Güncelleme Tarihi:
FARKLI BİR DARBE SÜRECİ
“Mevcut Anayasa’da değişmesi gereken çok madde var ve biz bu konuda iki yasama dönemi öncesinde 4 siyasi parti temel haklarla ilgili olarak 60 madde üzerinde uzlaştık. Demek ki bir uzlaşma kültürümüz var. Sadece Anayasa’da değil, 12 Eylül darbe hukukunun da değişmesi lazım. Yüzde 10 seçim barajının da kaldırılmasını istiyoruz. Yüzde bir oy alan partinin genel başkanı gelip Türkiye Büyük Millet Meclisi’nde konuşma yapmalı. Siyasi Partiler Kanunu’nun değişmesi lazım. Buna benzer düzenlemeler gerekiyor ve ivedi olarak gerekiyor.
Meclis başkanı, seçimle gelmiştir, milletvekilidir, Meclis başkanlığına Meclis tarafından seçilmiştir ve bütün parti gruplarına karşı tarafsızdır.
Cumhurbaşkanı’nın Türkiye’de olmadığı veya ayrıldığı dönemde ona TBMM Başkanı vekalet eder. Yeni modelde TBMM Başkanı’nın vekalet etmesi söz konusu değildir. Kim vekalet edecek? Seçimle gelmeyen bir başkan yardımcısı vekalet edecek. Seçimle gelmeyenler Türkiye’yi ne zaman temsil etmişlerdir? Darbe dönemlerinde. Kenan Evren seçimle mi geldi? Hayır. ‘Türkiye’yi temsil ediyorum’ dedi. Bitti. Peki bu Anayasa değişikliğiyle Türkiye farklı bir darbe sürecinin içine mi giriyor? Evet, farklı bir darbe sürecinin içine giriyor. 80 milyon kişinin iradesini bir kişiye bağlamak doğru mudur yanlış mıdır? Karar sizlerin.
YARGITAY’A 160 MİLİTAN
2010 Anayasa değişikliği Türkiye’yi 15 Temmuz darbe girişimiyle karşı karşıya bıraktı. Sadece Yargıtay’a 160 militan atandı. Nasıl oldu? O Anayasa referandumuyla oldu. Büyük bir kısmı hâlâ hapiste. Peki atayanlar nerede? Atayanlar, ‘Bize yeni haklar verin, 12 Eylül darbe Anayasası’ndan çok daha geniş haklar verin, üstelik bir kişiye verin. Ben istediğim gibi yöneteyim’ diyor.
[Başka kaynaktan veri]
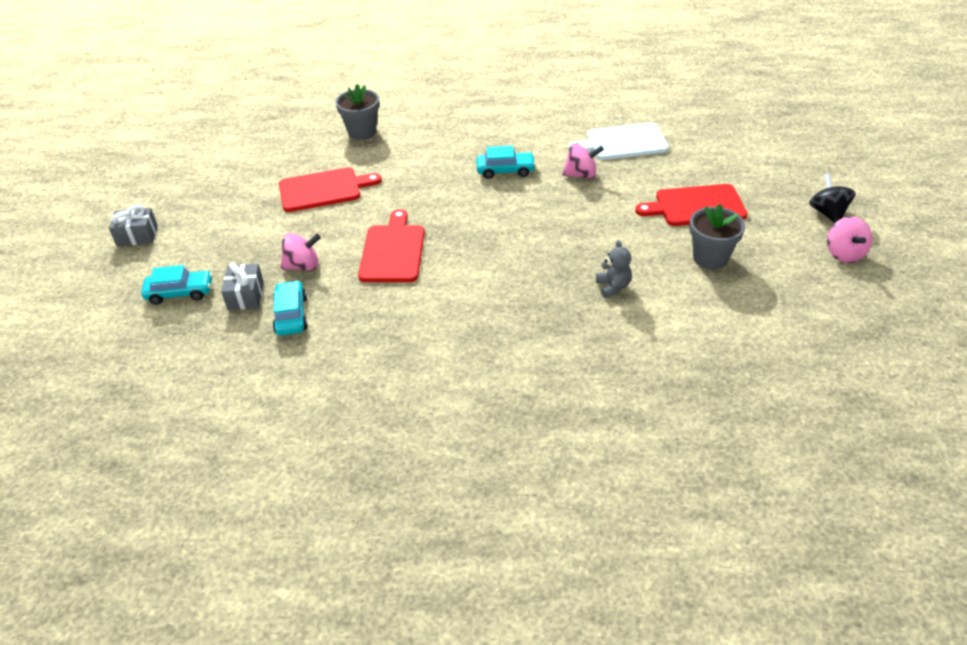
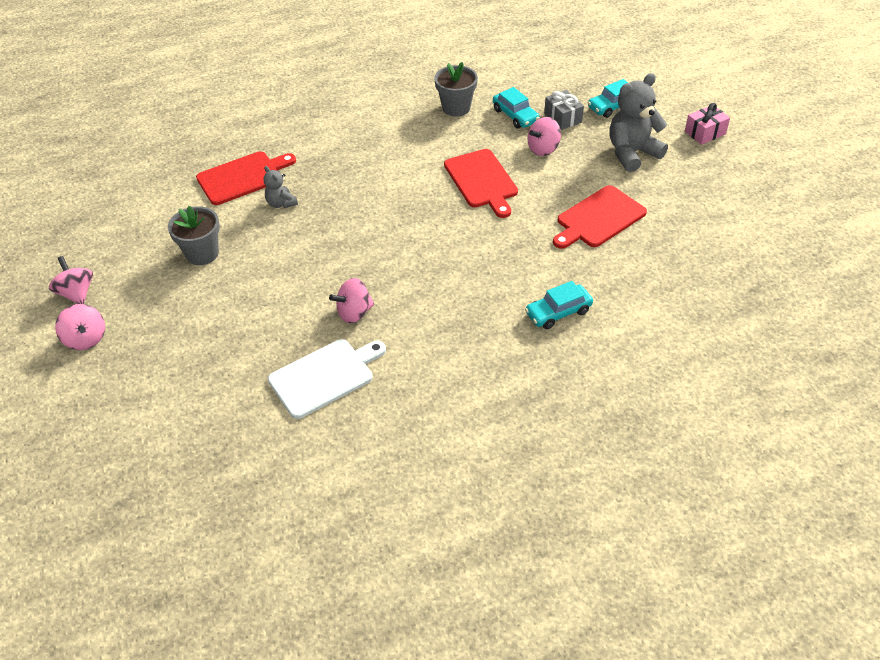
camera: 155 degrees right, 5 degrees up
grey gift [109,205,158,246] -> pink gift [685,103,730,145]
grey flower pot [335,84,379,140] -> grey flower pot moved to [435,62,478,117]
turquoise car [476,146,536,179] -> turquoise car moved to [525,281,593,329]
red cutting board [635,184,748,226] -> red cutting board moved to [196,151,296,205]
black spinning top [809,173,856,223] -> pink spinning top [55,304,105,350]
none -> grey teddy bear [609,73,668,172]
Osmanlı’da bile padişahın bu kadar yetkisi yoktu. 141 yıllık parlamento geleneğimiz var. Niye bundan vazgeçiyoruz.
YABANCI SERMAYE KAÇAR
Bu anayasa değişikliği geçerse yabancı sermaye Türkiye’den kaçar. Hiçbir yabancı gelip burada yatırım yapmaz. Hukuk yok ki niye gelsinler. Mal güvenliği, can güvenliği yok. İş adamları yurtdışına kaçmak istiyorlar, oralardan ev satın alıyorlar, iş yerlerini oraya taşıyorlar. Fabrikaları taşıyacaklar, Romanya’ya, Bulgaristan’a, hep beraber göreceğiz. Gün düşünme zamanı. Ön yargılarımızla sandığa gitmeyelim. Bir kişiyi çok sevebiliriz, bir partiyi çok sevebiliriz, bir partinin üyesi olabiliriz. Ama bunun partilerle ilgisi yok, bunun kişilerle de ilgisi yok, yetki demokrasilerde kontrol edilmek için vardır. Bir reklam vardı meşhur: ‘Kontrolsüz güç, güç değildir.’ Kontrolsüz güç felaket getirir. Demokrasilerin varlık nedeni gücü kontrol etmektir. Anayasa’nın varlık nedeni nedir? Devletin gücü karşısında vatandaşın hakkını güvence altına almaktır.”